E onde são escritas as entrelinhas? Exatamente: no porão. Em nosso inconsciente, vulgo subconsciente. É no porão da nossa casa mental que reside a incrível capacidade de ver além das aparências, de perceber o que não é palpável, de sentir antes de racionalizar.
Enquanto nosso consciente come moscas, tentando encontrar lógica e respostas objetivas sobre tudo, nosso inconsciente já sacou a porra toda. Se no andar térreo estão colhendo o milho, no porão já estão comendo o bolo, e faz tempo.
Porque o nosso inconsciente caga e anda para a lógica. Ele não precisa ver para crer.

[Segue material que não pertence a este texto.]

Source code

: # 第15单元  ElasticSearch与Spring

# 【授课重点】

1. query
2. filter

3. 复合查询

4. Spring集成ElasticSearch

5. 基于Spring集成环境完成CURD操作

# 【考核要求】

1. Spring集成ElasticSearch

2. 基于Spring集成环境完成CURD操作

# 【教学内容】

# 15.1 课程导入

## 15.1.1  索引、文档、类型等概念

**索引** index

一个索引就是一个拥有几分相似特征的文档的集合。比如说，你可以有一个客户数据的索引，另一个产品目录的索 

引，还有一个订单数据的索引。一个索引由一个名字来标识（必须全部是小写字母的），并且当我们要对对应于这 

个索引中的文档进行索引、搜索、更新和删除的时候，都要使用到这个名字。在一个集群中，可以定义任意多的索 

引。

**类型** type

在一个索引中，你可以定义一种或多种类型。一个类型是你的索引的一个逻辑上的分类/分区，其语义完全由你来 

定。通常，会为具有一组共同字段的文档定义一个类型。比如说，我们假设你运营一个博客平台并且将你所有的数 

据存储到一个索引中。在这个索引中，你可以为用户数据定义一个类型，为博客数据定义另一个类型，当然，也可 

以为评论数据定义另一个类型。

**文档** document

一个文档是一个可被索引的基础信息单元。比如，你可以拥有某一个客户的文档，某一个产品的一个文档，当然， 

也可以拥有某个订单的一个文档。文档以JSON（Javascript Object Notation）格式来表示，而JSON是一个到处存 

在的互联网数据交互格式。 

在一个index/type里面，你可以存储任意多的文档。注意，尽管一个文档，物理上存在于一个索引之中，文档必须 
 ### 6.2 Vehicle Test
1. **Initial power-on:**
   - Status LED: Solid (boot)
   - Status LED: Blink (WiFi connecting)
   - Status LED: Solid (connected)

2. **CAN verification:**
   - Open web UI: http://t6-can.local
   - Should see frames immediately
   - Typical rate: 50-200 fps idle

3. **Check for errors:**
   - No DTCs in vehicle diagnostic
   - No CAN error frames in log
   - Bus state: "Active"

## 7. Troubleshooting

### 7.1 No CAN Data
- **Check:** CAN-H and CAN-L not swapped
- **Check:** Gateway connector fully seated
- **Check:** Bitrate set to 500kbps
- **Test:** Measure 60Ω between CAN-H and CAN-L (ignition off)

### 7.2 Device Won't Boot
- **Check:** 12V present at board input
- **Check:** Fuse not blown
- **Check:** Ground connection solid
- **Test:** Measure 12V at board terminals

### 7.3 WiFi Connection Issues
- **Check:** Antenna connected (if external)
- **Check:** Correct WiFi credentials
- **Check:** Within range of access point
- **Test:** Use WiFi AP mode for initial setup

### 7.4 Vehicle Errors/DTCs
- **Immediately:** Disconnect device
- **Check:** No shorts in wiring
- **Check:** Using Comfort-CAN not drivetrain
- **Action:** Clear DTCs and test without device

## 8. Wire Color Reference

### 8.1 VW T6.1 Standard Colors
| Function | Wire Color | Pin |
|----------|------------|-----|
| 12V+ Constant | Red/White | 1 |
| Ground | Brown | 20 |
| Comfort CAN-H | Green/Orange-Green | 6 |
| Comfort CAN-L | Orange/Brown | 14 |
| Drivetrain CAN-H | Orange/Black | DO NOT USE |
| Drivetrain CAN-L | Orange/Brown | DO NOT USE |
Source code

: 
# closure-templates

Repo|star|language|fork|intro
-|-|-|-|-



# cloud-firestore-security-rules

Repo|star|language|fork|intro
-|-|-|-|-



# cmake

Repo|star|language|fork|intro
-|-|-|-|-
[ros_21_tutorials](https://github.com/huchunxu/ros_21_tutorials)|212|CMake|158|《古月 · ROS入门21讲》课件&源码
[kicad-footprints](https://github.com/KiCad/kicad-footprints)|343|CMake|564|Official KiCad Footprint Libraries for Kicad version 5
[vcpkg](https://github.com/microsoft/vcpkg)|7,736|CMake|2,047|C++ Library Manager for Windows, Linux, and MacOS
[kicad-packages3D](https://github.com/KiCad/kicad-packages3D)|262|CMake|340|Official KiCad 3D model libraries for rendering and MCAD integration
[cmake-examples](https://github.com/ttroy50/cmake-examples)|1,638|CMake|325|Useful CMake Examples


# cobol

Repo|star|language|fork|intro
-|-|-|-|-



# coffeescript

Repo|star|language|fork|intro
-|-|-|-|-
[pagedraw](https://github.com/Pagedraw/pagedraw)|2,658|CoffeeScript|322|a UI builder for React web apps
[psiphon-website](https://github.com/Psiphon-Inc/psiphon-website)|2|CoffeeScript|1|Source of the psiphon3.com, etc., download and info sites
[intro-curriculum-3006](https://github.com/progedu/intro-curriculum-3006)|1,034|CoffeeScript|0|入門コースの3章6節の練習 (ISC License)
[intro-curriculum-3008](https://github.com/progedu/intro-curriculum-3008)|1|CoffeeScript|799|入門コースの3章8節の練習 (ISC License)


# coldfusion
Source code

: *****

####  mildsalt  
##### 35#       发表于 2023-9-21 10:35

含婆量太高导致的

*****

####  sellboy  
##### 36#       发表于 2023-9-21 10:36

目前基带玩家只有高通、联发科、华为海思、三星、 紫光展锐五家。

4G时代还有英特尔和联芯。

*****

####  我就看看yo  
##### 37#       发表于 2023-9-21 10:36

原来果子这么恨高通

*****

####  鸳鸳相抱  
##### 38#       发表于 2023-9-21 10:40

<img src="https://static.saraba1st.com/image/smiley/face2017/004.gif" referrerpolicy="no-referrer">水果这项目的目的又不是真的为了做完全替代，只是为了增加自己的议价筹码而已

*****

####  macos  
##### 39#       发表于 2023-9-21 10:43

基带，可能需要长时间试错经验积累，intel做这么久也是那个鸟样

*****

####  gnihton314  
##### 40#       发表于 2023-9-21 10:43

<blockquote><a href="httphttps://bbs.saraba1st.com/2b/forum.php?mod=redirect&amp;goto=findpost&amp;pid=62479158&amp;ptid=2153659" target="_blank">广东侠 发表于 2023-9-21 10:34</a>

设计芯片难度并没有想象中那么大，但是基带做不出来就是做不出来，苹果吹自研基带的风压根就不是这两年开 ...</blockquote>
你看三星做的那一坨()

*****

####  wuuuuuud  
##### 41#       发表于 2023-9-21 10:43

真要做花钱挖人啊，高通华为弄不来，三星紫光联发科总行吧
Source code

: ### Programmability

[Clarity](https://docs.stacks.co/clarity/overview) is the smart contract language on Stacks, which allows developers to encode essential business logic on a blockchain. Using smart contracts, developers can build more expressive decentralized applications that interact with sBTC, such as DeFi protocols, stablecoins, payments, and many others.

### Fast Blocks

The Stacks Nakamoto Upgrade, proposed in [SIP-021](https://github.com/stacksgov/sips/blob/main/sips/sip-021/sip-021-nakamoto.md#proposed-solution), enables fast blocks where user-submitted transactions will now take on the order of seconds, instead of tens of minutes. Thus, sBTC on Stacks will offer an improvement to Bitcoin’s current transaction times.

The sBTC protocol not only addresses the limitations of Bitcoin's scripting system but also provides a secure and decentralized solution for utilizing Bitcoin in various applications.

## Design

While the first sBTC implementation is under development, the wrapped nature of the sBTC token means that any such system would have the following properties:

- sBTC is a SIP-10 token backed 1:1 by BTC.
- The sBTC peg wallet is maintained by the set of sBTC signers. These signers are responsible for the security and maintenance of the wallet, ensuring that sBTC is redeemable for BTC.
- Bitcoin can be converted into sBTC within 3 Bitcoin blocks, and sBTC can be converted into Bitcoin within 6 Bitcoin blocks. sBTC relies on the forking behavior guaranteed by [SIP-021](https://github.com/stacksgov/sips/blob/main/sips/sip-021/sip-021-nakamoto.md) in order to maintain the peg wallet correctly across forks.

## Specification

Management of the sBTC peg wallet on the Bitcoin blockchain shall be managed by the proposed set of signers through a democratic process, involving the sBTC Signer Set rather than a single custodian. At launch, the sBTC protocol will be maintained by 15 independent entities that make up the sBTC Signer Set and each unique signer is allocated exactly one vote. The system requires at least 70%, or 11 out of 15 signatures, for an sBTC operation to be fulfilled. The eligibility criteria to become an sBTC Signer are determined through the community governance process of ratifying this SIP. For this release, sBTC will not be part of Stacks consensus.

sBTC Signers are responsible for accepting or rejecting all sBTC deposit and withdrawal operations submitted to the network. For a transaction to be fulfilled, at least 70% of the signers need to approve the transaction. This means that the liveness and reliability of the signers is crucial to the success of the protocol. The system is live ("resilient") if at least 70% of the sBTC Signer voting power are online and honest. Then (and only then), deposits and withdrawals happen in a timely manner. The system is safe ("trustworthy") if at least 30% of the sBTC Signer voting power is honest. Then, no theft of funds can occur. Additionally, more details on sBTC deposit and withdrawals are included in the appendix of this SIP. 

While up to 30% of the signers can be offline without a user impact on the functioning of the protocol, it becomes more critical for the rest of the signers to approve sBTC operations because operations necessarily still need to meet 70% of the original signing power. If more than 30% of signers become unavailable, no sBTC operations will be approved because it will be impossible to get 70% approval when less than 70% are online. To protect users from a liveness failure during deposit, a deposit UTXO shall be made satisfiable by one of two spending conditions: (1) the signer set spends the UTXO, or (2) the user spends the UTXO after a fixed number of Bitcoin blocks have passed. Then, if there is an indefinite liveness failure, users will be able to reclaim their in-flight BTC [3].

Ele manja das entrelinhas, e SENTE mais do que PENSA.
Por isso, muitas vezes, diante de uma situação ruim, ficamos com aquela sensação de angústia e desconforto – mesmo que, racionalmente, a gente ache que tem razão, que fez o certo, que tomou a decisão mais plausível e razoável.
É o nosso inconsciente mandando desesperadamente sinais para que a gente reveja. Afinal, o inconsciente já interpretou as entrelinhas, enquanto o consciente ainda nem terminou de ler o texto.
Penso que deveríamos dar mais crédito ao nosso inconsciente. Procurar ouvir o que ele diz, porque ele diz o tempo inteiro.
Prestar atenção em nosso corpo: ele está enfermo, fraco, cansado? Prestar atenção nas sensações que nos rodeiam: há muita angústia, ansiedade e nervosismo pairando sobre nós? Prestar atenção nos pensamentos que assaltam nossa mente: eles são bonitos ou feios? Leves ou pesados? Ensolarados ou chuvosos?
Permitir-se perceber o que não é perceptível aos olhos comuns é interpretar os sinais que nosso inconsciente nos manda, sem parar.
Que mensagem vem do porão da tua casa mental neste exato momento?